リーダーシップ


【第1回】 「介護リーダーの役割」

1・はじめに

 日本の高齢者介護が国策として始まったのは、1989年のゴールドプラン(高齢者保健福祉推進10ヵ年戦略)である。

 ゴールドプランは当時、特別養護老人ホーム24万床、老人保健施設28万床、ホームヘルパー10万人等を目標にスタートしたが、誕生してから30年が経過した現在、介護を取り巻く環境は大きく変化した。

 2000年には「介護保険」が施行され、介護が措置制度から契約制度へと変わった。介護が「施し」から「サービス」へと変化したのである。

 介護サービスは、介護保険開始当時1992年にバブル経済が破綻し、国民の生活が苦しくなっていた影響もあり、「サービスあって利用なし」と言われるほど利用者が少なかったが、次第に利用者が増え、2005年以降はシルバー産業と揶揄されるようになった。

 すると介護サービスの幅はどんどん広がり、従来介護の主流と考えられていた特別養護老人ホーム、老人保健施設、訪問介護の他に、介護付き有料老人ホーム、デイサービス、サービス付き高齢者住宅などが勢力を増していった。
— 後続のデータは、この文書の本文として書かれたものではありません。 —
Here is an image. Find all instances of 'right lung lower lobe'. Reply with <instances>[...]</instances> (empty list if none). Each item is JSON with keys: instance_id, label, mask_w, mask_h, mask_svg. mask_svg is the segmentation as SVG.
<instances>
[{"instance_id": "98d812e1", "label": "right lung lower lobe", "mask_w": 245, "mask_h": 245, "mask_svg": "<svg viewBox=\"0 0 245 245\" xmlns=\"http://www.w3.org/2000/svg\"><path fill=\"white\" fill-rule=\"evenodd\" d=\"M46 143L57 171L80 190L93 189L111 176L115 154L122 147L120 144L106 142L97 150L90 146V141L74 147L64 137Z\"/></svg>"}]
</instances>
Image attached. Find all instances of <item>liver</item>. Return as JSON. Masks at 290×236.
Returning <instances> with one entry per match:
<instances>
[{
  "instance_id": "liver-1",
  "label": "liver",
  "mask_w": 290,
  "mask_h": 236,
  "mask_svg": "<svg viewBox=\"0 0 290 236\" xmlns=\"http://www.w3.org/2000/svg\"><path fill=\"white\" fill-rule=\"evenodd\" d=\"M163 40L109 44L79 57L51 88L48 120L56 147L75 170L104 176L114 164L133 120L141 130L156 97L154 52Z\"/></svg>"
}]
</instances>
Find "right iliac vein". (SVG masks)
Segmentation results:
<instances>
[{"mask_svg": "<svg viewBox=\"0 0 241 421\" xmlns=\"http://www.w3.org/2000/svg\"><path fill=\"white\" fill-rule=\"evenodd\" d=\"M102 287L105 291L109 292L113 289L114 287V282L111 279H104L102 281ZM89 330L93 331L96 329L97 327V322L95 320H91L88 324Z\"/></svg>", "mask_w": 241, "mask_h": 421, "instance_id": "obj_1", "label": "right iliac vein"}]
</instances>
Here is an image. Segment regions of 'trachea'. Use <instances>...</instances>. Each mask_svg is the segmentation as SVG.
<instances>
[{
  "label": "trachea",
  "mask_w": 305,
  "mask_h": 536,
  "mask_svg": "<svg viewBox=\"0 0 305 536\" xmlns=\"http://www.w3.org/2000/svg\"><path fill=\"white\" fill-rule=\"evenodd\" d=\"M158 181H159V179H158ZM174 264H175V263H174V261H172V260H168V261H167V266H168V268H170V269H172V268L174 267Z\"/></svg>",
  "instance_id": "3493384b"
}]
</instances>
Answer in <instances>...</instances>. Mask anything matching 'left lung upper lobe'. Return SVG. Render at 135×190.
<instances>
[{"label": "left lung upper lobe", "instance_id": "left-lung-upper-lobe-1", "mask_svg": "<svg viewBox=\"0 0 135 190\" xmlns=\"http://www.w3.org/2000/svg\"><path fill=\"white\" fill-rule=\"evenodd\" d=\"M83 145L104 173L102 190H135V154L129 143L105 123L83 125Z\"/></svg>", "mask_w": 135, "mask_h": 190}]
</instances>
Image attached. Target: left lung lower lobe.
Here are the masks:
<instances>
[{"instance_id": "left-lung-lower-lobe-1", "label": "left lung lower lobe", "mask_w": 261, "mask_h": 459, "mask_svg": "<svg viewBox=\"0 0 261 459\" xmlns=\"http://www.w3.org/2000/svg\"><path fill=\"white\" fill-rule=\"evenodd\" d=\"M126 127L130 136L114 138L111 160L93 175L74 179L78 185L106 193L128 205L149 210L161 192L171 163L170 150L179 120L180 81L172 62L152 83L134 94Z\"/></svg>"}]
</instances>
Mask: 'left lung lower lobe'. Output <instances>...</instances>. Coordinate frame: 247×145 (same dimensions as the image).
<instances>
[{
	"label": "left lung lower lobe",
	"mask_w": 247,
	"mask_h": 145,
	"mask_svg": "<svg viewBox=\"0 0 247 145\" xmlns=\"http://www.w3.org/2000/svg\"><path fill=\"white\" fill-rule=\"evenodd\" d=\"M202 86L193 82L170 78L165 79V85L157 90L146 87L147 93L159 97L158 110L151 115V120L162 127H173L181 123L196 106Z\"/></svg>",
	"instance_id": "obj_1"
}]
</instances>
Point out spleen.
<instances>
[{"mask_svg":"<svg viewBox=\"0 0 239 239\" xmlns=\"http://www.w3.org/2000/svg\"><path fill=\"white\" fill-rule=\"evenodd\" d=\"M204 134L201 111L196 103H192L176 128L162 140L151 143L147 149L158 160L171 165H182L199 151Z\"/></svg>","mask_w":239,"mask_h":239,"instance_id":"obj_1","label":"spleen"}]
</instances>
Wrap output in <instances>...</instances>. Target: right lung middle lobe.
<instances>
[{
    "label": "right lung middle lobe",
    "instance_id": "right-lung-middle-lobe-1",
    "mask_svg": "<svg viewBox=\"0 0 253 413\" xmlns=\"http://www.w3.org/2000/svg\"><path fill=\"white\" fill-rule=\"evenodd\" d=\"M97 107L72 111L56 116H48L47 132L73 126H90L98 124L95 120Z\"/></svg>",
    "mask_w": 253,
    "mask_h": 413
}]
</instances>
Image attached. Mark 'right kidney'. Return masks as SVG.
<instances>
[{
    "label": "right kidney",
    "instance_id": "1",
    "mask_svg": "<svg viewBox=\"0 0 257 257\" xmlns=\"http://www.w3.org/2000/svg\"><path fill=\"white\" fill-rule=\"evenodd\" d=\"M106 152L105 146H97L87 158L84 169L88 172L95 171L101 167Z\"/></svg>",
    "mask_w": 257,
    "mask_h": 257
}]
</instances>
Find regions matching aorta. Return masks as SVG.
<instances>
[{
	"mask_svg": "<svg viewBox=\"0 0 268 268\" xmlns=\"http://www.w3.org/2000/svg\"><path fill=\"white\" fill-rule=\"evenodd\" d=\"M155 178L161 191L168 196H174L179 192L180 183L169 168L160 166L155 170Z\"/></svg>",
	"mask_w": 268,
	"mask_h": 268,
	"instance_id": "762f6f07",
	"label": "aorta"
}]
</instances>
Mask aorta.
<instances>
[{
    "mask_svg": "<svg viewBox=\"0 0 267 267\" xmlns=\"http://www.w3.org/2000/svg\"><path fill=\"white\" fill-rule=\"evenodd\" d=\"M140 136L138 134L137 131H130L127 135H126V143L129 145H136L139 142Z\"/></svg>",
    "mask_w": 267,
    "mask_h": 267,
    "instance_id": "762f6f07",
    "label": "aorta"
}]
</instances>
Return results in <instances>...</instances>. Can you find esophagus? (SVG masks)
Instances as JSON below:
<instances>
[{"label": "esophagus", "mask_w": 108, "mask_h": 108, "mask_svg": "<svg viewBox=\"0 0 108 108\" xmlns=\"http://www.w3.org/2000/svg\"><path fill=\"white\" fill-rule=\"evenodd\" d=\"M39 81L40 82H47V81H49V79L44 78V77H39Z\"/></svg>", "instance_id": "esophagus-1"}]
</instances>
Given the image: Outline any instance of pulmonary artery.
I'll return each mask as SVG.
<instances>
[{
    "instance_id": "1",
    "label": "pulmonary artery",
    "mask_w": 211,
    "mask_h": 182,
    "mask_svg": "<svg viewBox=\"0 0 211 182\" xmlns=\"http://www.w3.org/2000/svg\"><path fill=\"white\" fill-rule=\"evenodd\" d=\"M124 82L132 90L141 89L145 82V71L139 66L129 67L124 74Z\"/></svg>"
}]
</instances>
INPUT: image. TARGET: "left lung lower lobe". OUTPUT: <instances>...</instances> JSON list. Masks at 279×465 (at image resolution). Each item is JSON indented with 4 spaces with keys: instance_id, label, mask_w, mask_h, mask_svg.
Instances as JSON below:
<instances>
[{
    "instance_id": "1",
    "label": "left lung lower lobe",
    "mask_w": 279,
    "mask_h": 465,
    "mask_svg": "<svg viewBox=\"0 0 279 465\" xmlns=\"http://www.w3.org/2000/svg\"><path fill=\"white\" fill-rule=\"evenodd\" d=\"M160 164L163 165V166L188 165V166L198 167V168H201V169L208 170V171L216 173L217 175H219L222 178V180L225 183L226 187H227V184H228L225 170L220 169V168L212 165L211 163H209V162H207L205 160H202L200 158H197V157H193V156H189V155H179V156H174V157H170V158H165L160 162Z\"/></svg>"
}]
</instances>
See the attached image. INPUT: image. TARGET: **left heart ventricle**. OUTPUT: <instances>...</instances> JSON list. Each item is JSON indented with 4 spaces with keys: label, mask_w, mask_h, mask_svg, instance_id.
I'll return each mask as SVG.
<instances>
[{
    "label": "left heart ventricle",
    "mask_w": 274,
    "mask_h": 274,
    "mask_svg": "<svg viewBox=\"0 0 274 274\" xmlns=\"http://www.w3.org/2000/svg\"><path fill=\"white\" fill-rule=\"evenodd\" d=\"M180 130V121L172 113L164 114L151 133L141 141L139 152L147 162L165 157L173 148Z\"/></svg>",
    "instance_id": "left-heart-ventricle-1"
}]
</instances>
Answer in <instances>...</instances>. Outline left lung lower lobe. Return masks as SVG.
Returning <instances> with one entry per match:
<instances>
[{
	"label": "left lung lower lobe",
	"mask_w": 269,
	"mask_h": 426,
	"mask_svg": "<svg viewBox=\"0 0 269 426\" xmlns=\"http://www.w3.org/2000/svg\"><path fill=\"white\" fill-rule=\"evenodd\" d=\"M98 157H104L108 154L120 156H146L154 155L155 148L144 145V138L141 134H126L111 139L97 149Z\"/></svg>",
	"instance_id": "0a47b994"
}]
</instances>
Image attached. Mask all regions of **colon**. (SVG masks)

 要介護者の変化も見逃せない。2010年以降要介護者は重度化すると同時に医療依存度が高くなり、認知症の増加が著しくなった。同時に2015年以降は人材不足が叫ばれるようになった。

 要介護者の増加に伴い、医療・介護従事者人口は毎年20万人を超えて増え続け820万人を超え、小売・販売(1位)、製造業(2位)に継ぐ3位の就労人口を誇るまでになった。しかし、2017年は3万人の増加にとどまり、人材不足が叫ばれるようになり、現在では外国人労働者に救いの手を求めるようになってきている。今後は介護ロボットの勢力が増してゆくに違いない。

 これから先、情報機器は5Gの時代に入り、2025年には地域包括ケアの区切りの目標年度が訪れ、2030年にはSDGsの区切りの目標年度が訪れ、人口が漏斗化する2040年問題が訪れ、2045年にはシンギュラリティー(技術的特異点)が訪れると考えられている。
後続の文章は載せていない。